* Source material *
========

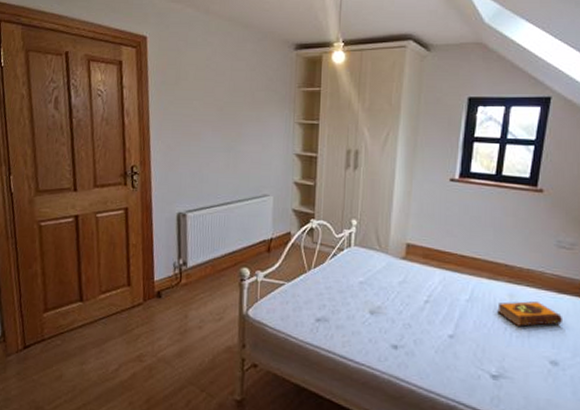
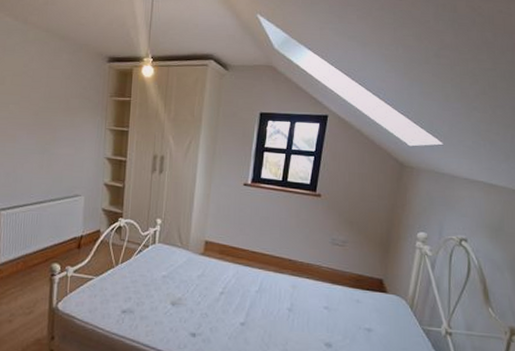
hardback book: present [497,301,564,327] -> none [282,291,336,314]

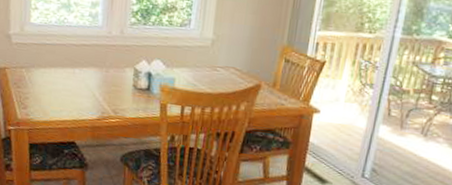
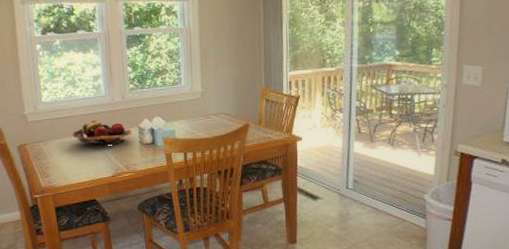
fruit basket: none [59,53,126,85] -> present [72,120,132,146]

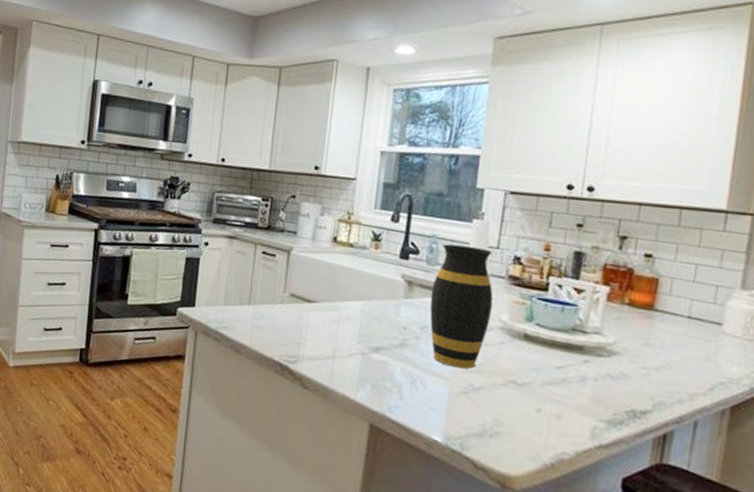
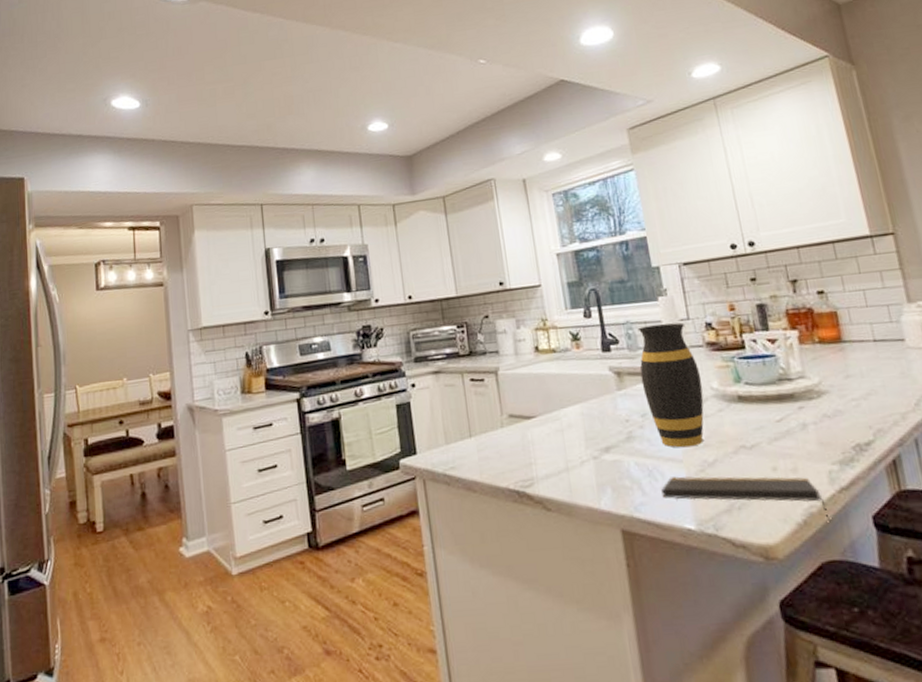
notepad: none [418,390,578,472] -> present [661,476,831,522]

========

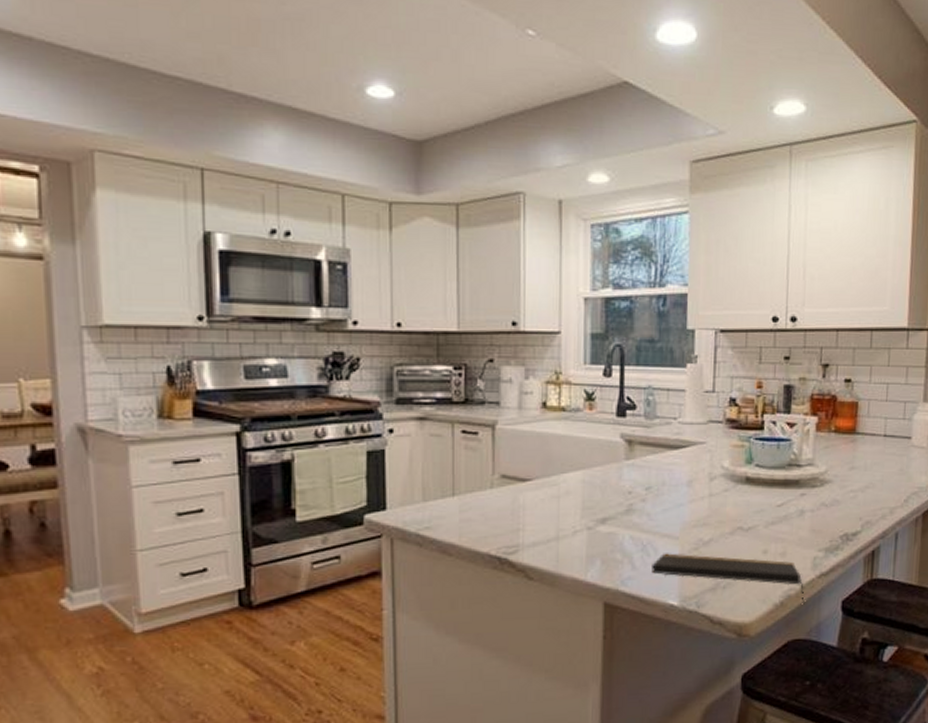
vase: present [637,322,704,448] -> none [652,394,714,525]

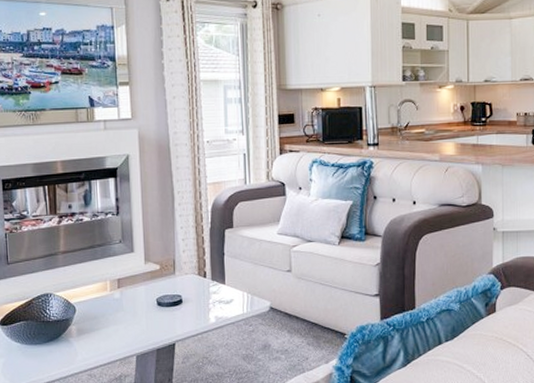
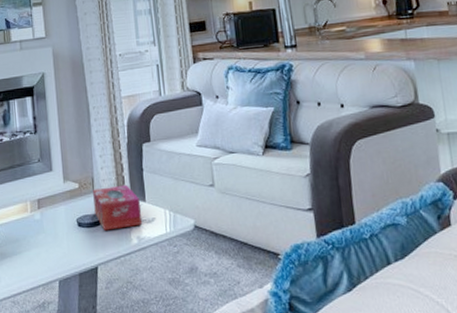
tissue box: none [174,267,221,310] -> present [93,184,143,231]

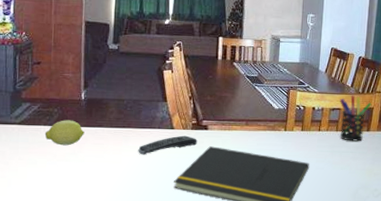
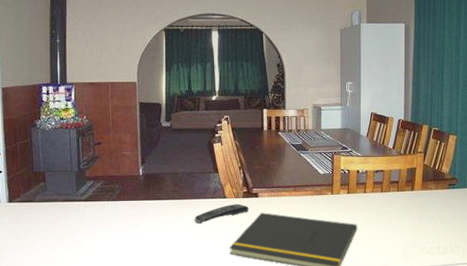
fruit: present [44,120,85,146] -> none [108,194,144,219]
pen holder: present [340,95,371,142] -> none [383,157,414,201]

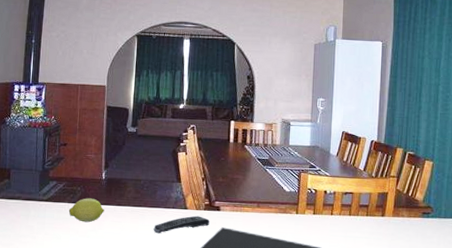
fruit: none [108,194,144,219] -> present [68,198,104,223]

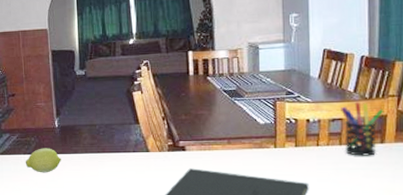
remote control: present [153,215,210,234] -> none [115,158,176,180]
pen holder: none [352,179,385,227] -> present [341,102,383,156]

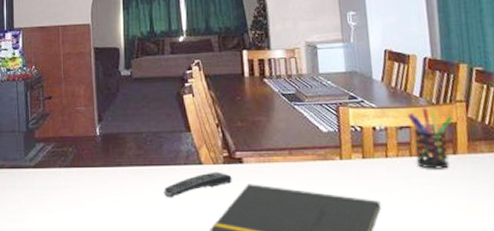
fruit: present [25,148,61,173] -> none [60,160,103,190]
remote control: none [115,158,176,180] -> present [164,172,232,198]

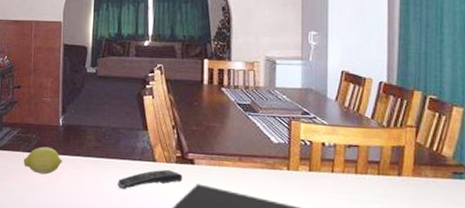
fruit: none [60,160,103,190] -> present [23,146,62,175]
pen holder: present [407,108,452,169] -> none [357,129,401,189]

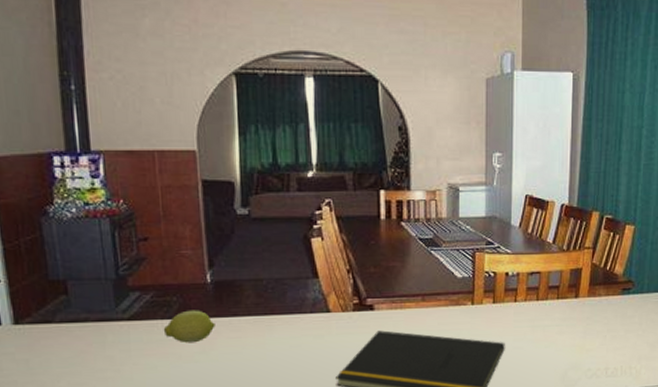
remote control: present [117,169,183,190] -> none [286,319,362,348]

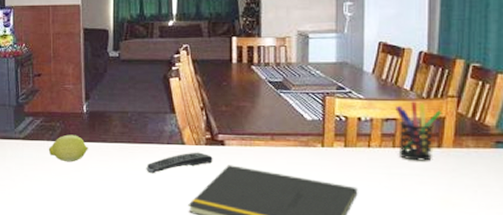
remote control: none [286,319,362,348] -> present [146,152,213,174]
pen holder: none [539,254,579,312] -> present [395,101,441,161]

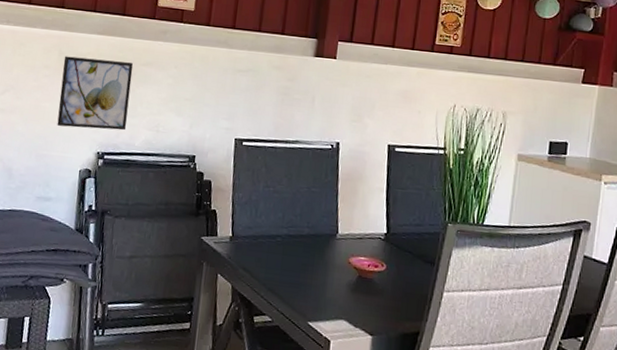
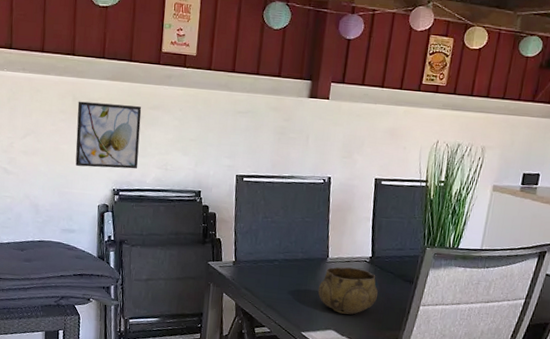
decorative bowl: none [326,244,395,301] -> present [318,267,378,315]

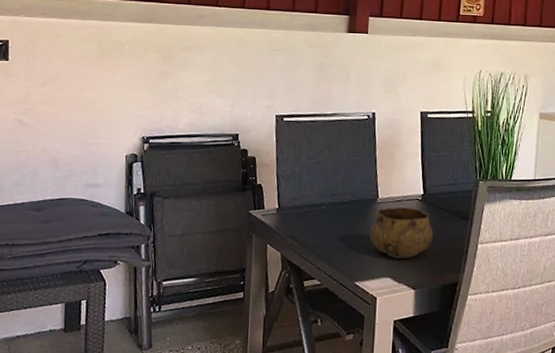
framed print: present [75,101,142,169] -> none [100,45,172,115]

========

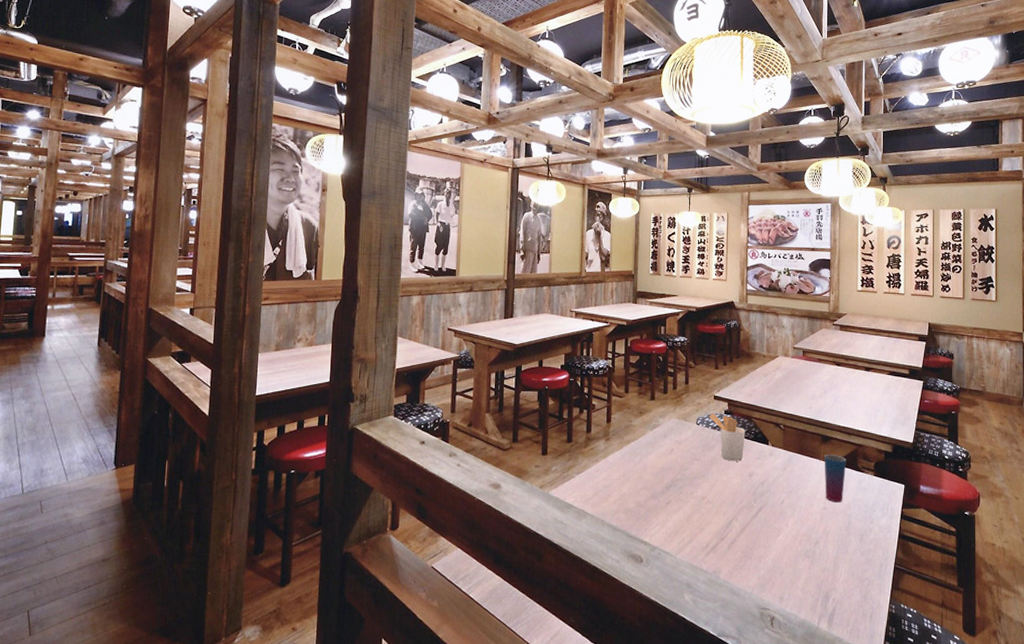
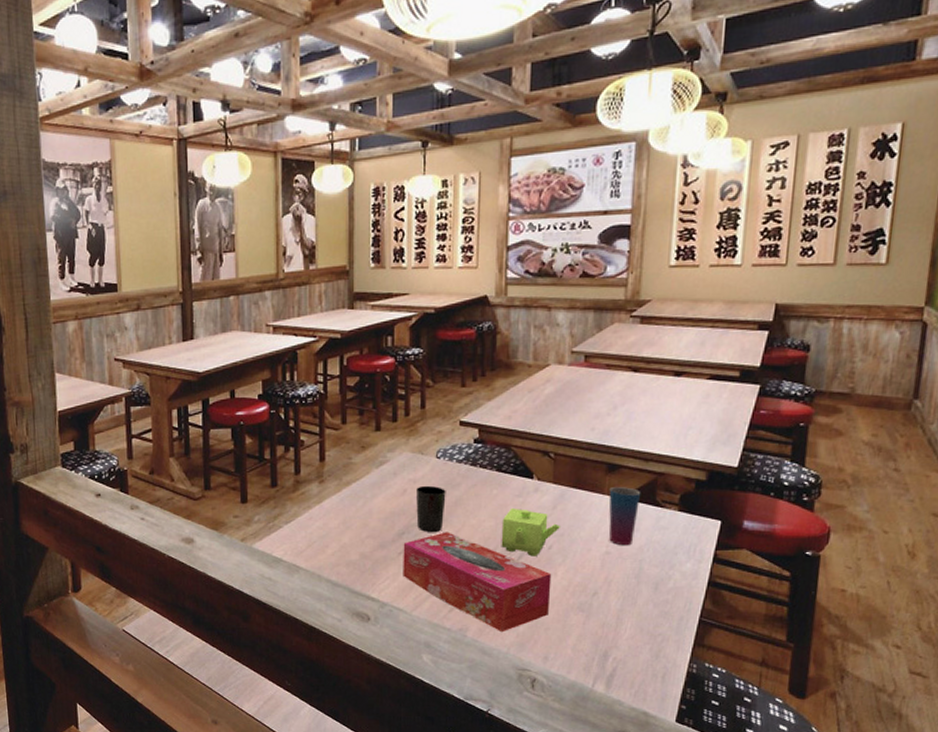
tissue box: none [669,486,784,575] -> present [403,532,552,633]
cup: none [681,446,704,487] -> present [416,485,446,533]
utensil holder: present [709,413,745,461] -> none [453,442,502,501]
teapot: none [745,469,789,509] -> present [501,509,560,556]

========

* Problem to work on *
Within the listing above, find the line containing "pen holder: none [539,254,579,312]" and the line containing "framed print: present". Transcribe them and everything between them exactly, leaving out the pictures.

* Your response *
pen holder: none [539,254,579,312] -> present [395,101,441,161]

decorative bowl: none [326,244,395,301] -> present [318,267,378,315]

framed print: present [75,101,142,169] -> none [100,45,172,115]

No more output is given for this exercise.